> **Text excerpt**
July 16, 2004
THE FOUR HORSEMEN OF THE RECOVERY:
Steven Hawking: I was wrong (news.com.au, July 16, 2004)
AFTER almost 30 years of arguing that a black hole swallows up everything that falls into it, astrophysicist Stephen Hawking did a scientific back-flip today.The world famous author of a Brief History of Time said he and other scientists had got it wrong - the galactic traps may in fact allow information to escape.
"I've been thinking about this problem for the last 30 years, and I think I now have the answer to it," Mr Hawking told the BBC Newsnight program.
"A black hole only appears to form but later opens up and releases information about what fell inside. So we can be sure of the past and predict the future," he said.
The findings, which Mr Hawking is due to present at the 17th International Conference on General Relativity and Gravitation in Dublin on July 21, could help solve the "black hole information paradox", which is a crucial puzzle of modern physics. [...]
According to current theory, Hawking radiation contains no information about the matter inside a black hole, and once the black hole has evaporated, all the information within it is lost.

Stored data
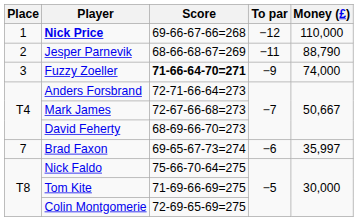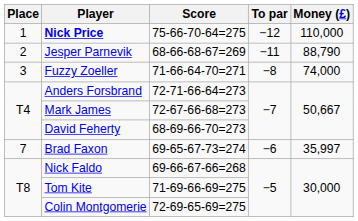Nick Price | Score: 69-66-67-66=268 -> 75-66-70-64=275
Fuzzy Zoeller | Score: bold -> normal
Fuzzy Zoeller | To par: −9 -> −8
Nick Faldo | Score: 75-66-70-64=275 -> 69-66-67-66=268
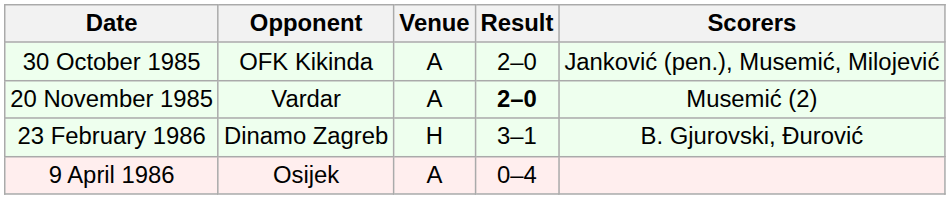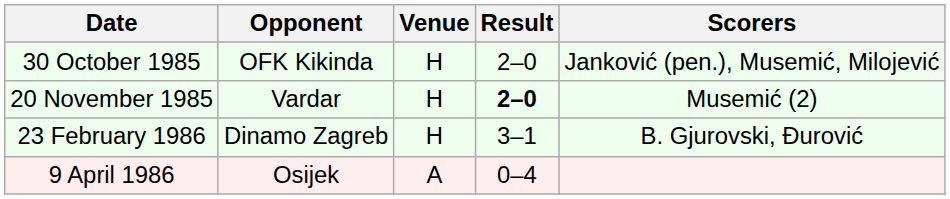30 October 1985 | Venue: A -> H
20 November 1985 | Venue: A -> H
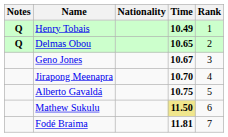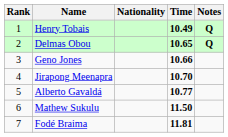columns swapped: Rank <-> Notes
Geno Jones | Time: 10.67 -> 10.66
Alberto Gavaldá | Time: 10.75 -> 10.77
Mathew Sukulu | Time: khaki background -> no background
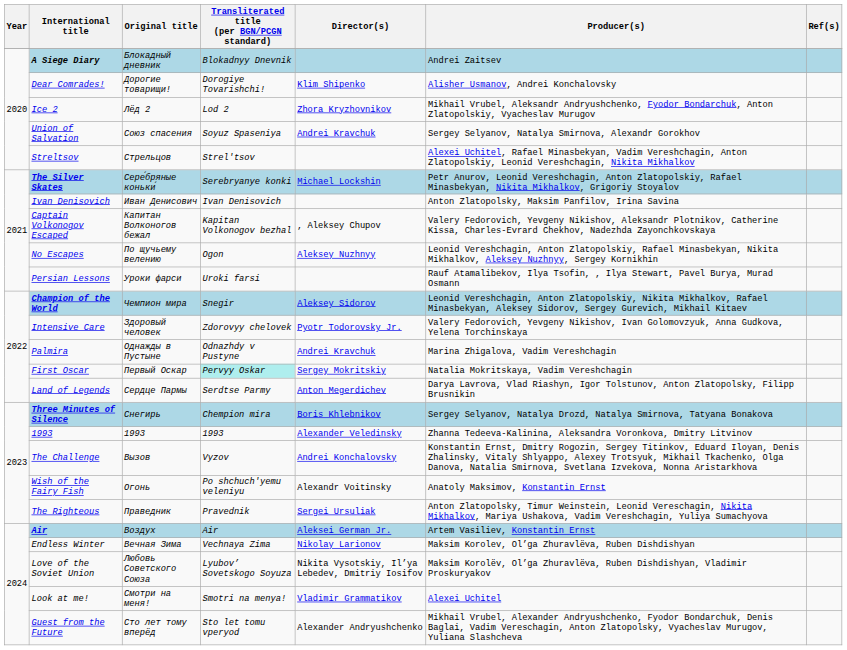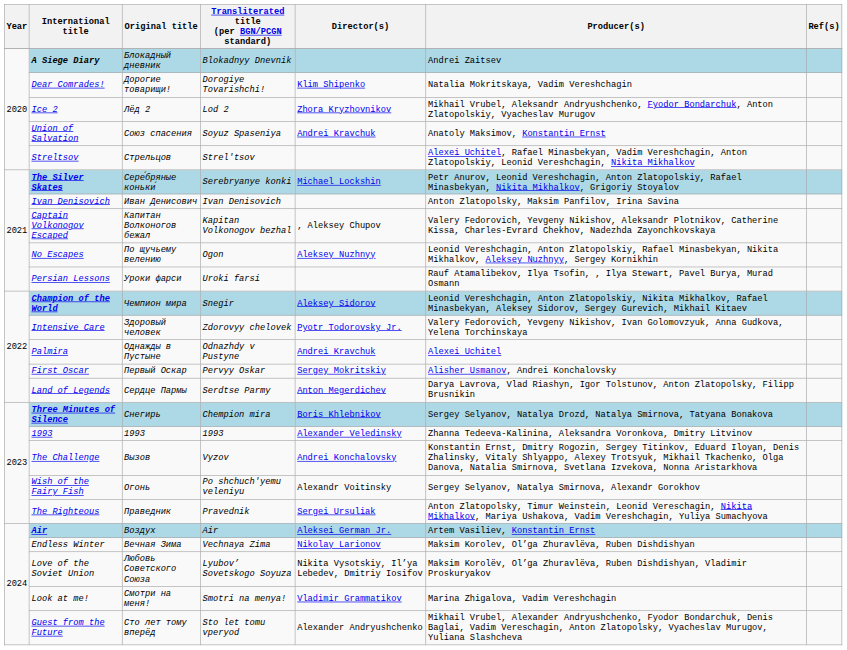Dear Comrades! | Producer(s): Alisher Usmanov, Andrei Konchalovsky -> Natalia Mokritskaya, Vadim Vereshchagin
Union of Salvation | Producer(s): Sergey Selyanov, Natalya Smirnova, Alexandr Gorokhov -> Anatoly Maksimov, Konstantin Ernst
Palmira | Producer(s): Marina Zhigalova, Vadim Vereshchagin -> Alexei Uchitel
First Oscar | Transliterated title (per BGN/PCGN standard): paleturquoise background -> no background
First Oscar | Producer(s): Natalia Mokritskaya, Vadim Vereshchagin -> Alisher Usmanov, Andrei Konchalovsky
Wish of the Fairy Fish | Producer(s): Anatoly Maksimov, Konstantin Ernst -> Sergey Selyanov, Natalya Smirnova, Alexandr Gorokhov
Look at me! | Producer(s): Alexei Uchitel -> Marina Zhigalova, Vadim Vereshchagin
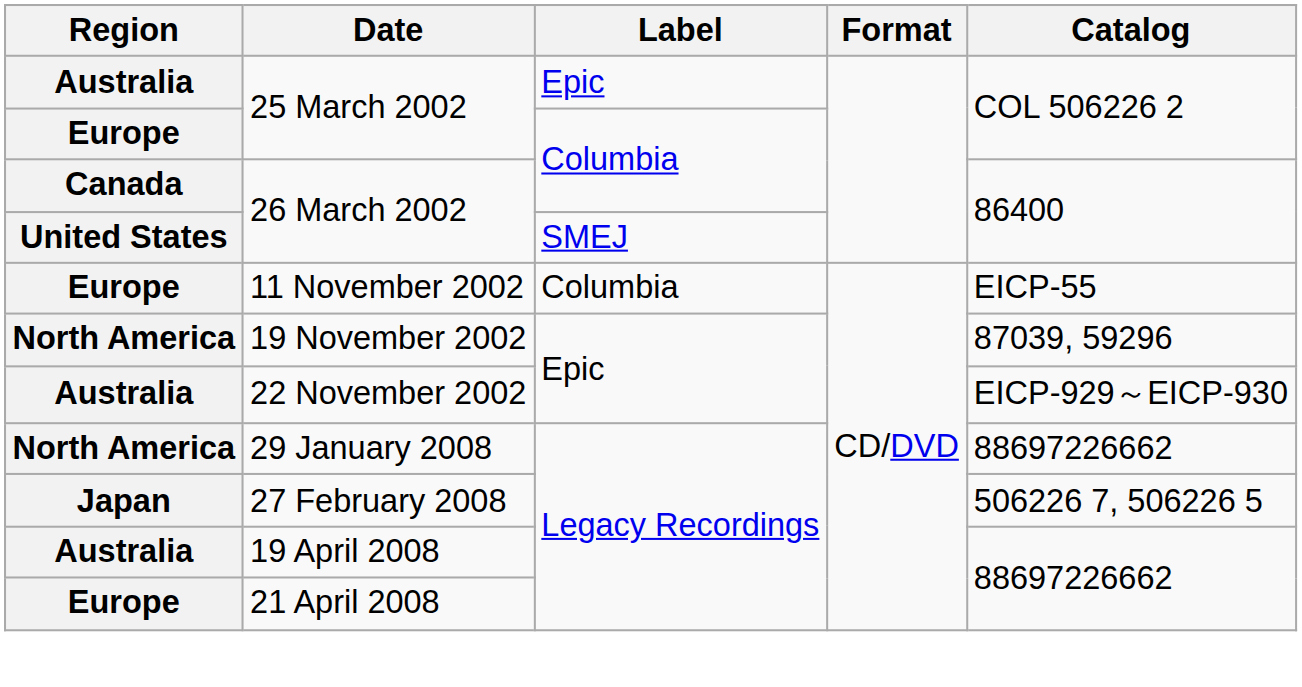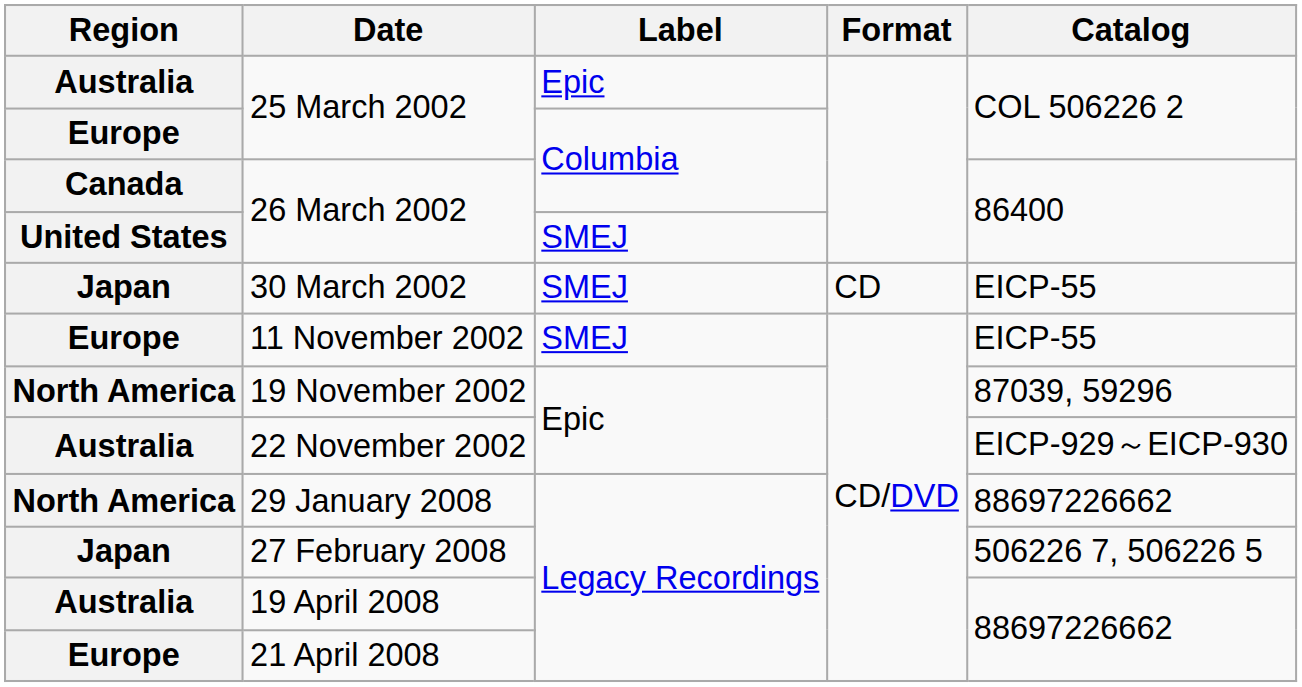+ row: Japan | 30 March 2002 | SMEJ | CD | EICP-55
11 November 2002 | Label: Columbia -> SMEJ
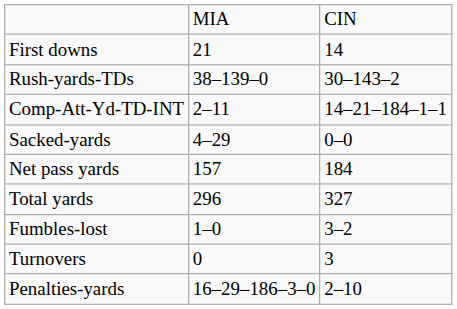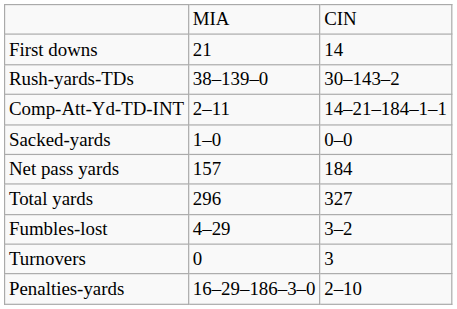Sacked-yards | column 2: 4–29 -> 1–0
Fumbles-lost | column 2: 1–0 -> 4–29
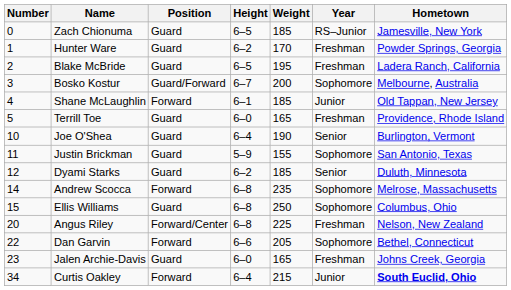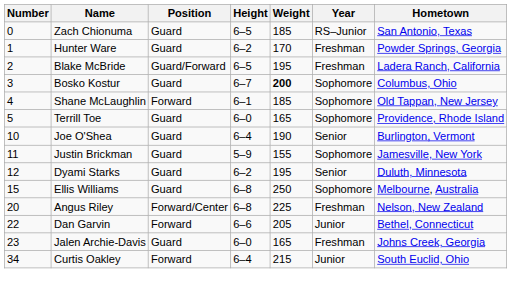Zach Chionuma | Hometown: Jamesville, New York -> San Antonio, Texas
Blake McBride | Position: Guard -> Guard/Forward
Bosko Kostur | Position: Guard/Forward -> Guard
Bosko Kostur | Weight: normal -> bold
Bosko Kostur | Hometown: Melbourne, Australia -> Columbus, Ohio
Shane McLaughlin | Year: Junior -> Sophomore
Terrill Toe | Year: Freshman -> Sophomore
Justin Brickman | Hometown: San Antonio, Texas -> Jamesville, New York
Dyami Starks | Weight: 185 -> 195
- row: 14 | Andrew Scocca | Forward | 6–8 | 235 | Sophomore | Melrose, Massachusetts
Ellis Williams | Hometown: Columbus, Ohio -> Melbourne, Australia
Dan Garvin | Year: Sophomore -> Junior
Curtis Oakley | Hometown: bold -> normal
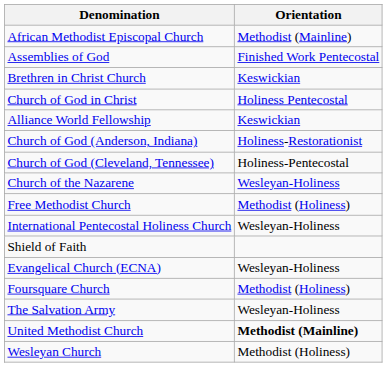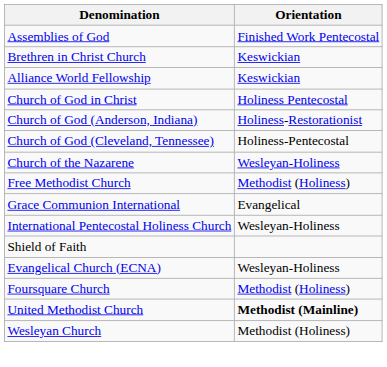- row: African Methodist Episcopal Church | Methodist (Mainline)
rows swapped: Alliance World Fellowship <-> Church of God in Christ
+ row: Grace Communion International | Evangelical
- row: The Salvation Army | Wesleyan-Holiness
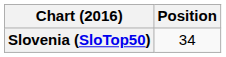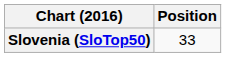Slovenia (SloTop50) | Position: 34 -> 33
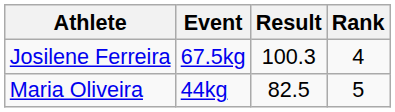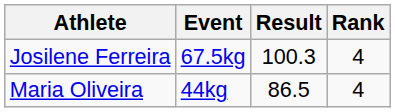Maria Oliveira | Result: 82.5 -> 86.5
Maria Oliveira | Rank: 5 -> 4
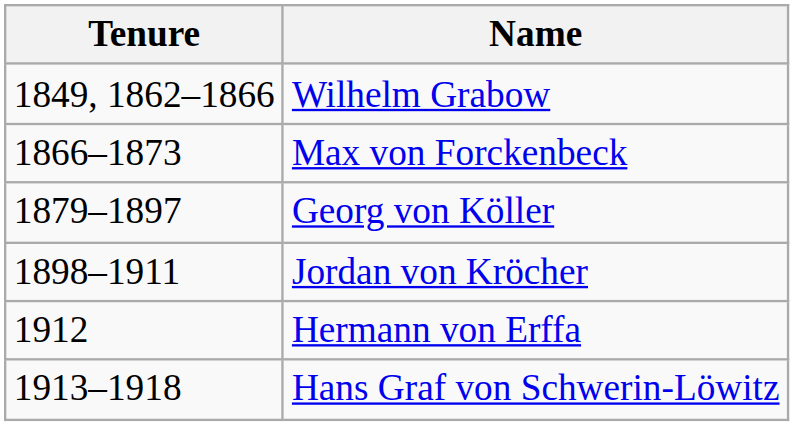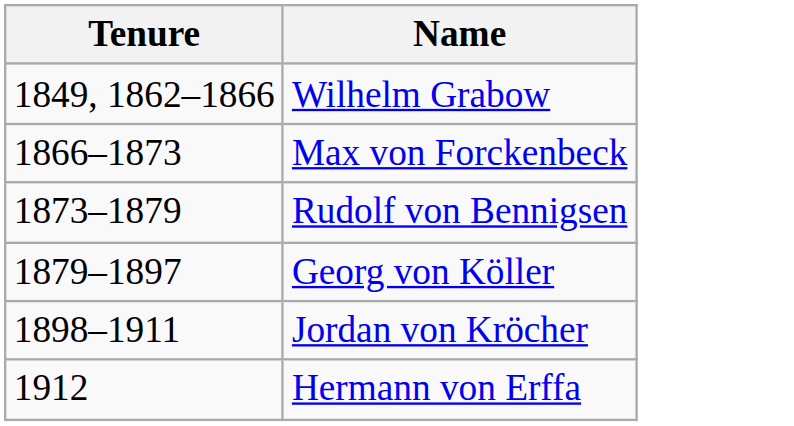+ row: 1873–1879 | Rudolf von Bennigsen
- row: 1913–1918 | Hans Graf von Schwerin-Löwitz
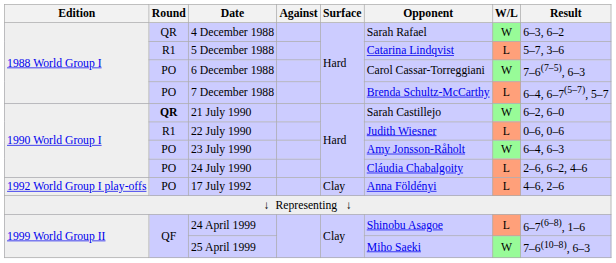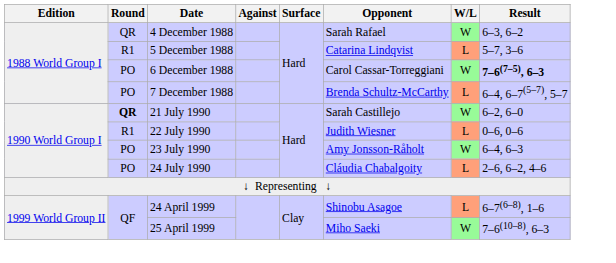6 December 1988 | Result: normal -> bold
- row: 1992 World Group I play-offs | PO | 17 July 1992 | Clay | Anna Földényi | L | 4–6, 2–6
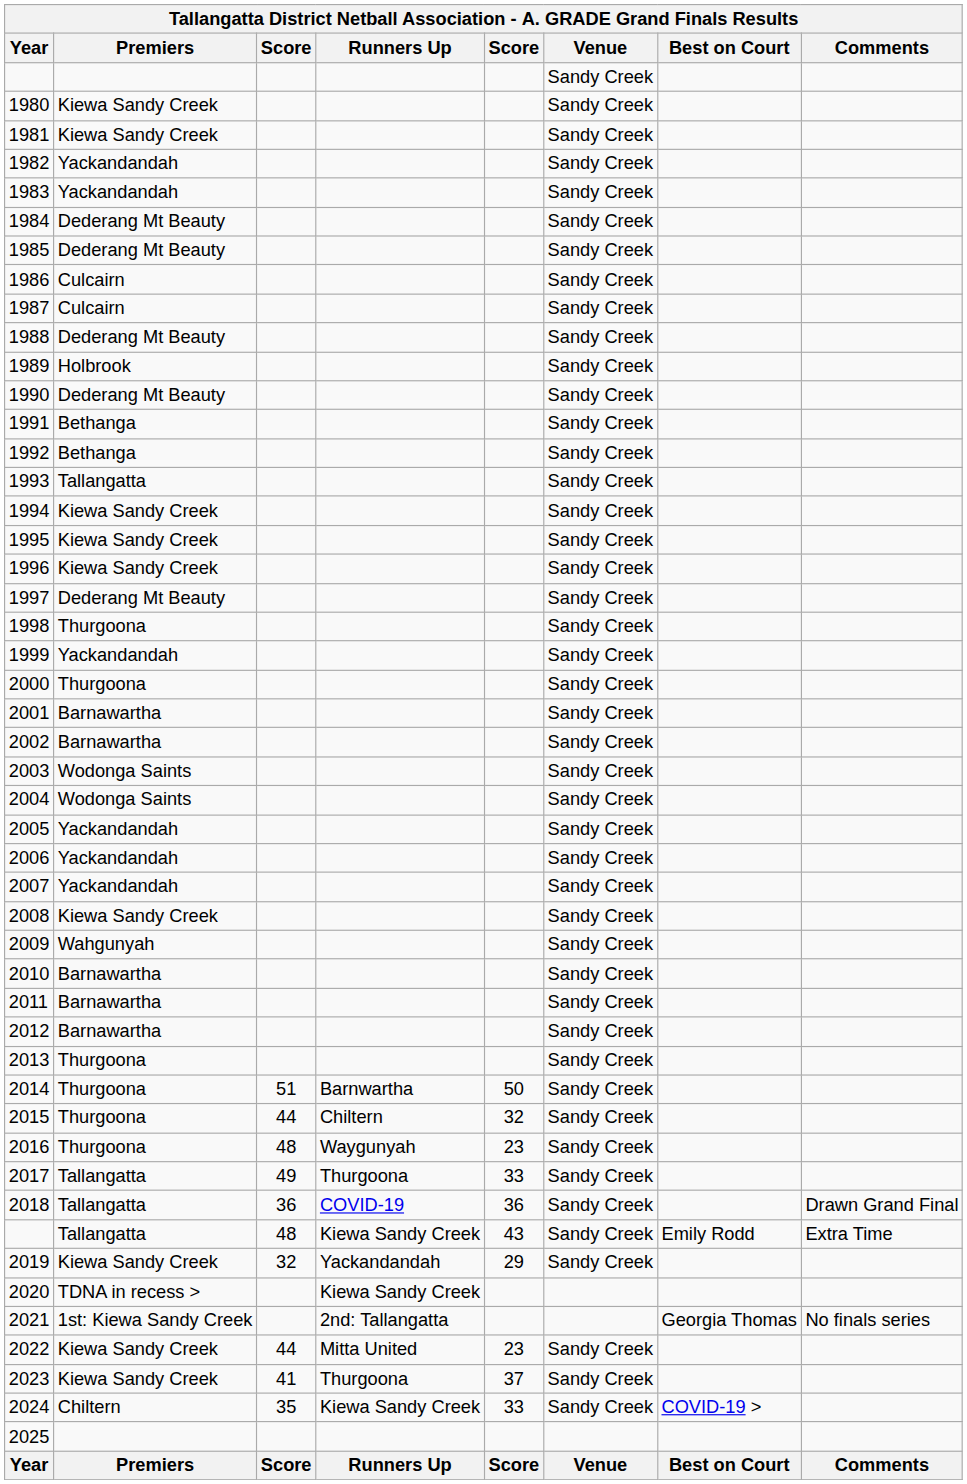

> **Requests**
[a] Answer these questions from the article on black holes:
(i) For how long had the argument that a black hole swallows up everything been made?
(ii) On which program did the interview quoted in the article take place?
(iii) In which city and on what date are the findings due to be presented?
[b] Write out the listing from its first line up to and including the line with "Dear Comrades! |", keeping every line exactly as it stands, and leave out the pictures.
The article on black holes and the listing have no connection to each other.

> **Task responses**
[a]
(i) Almost 30 years.
(ii) The BBC Newsnight program.
(iii) In Dublin, on July 21.

[b]
Nick Price | Score: 69-66-67-66=268 -> 75-66-70-64=275
Fuzzy Zoeller | Score: bold -> normal
Fuzzy Zoeller | To par: −9 -> −8
Nick Faldo | Score: 75-66-70-64=275 -> 69-66-67-66=268
30 October 1985 | Venue: A -> H
20 November 1985 | Venue: A -> H
columns swapped: Rank <-> Notes
Geno Jones | Time: 10.67 -> 10.66
Alberto Gavaldá | Time: 10.75 -> 10.77
Mathew Sukulu | Time: khaki background -> no background
Dear Comrades! | Producer(s): Alisher Usmanov, Andrei Konchalovsky -> Natalia Mokritskaya, Vadim Vereshchagin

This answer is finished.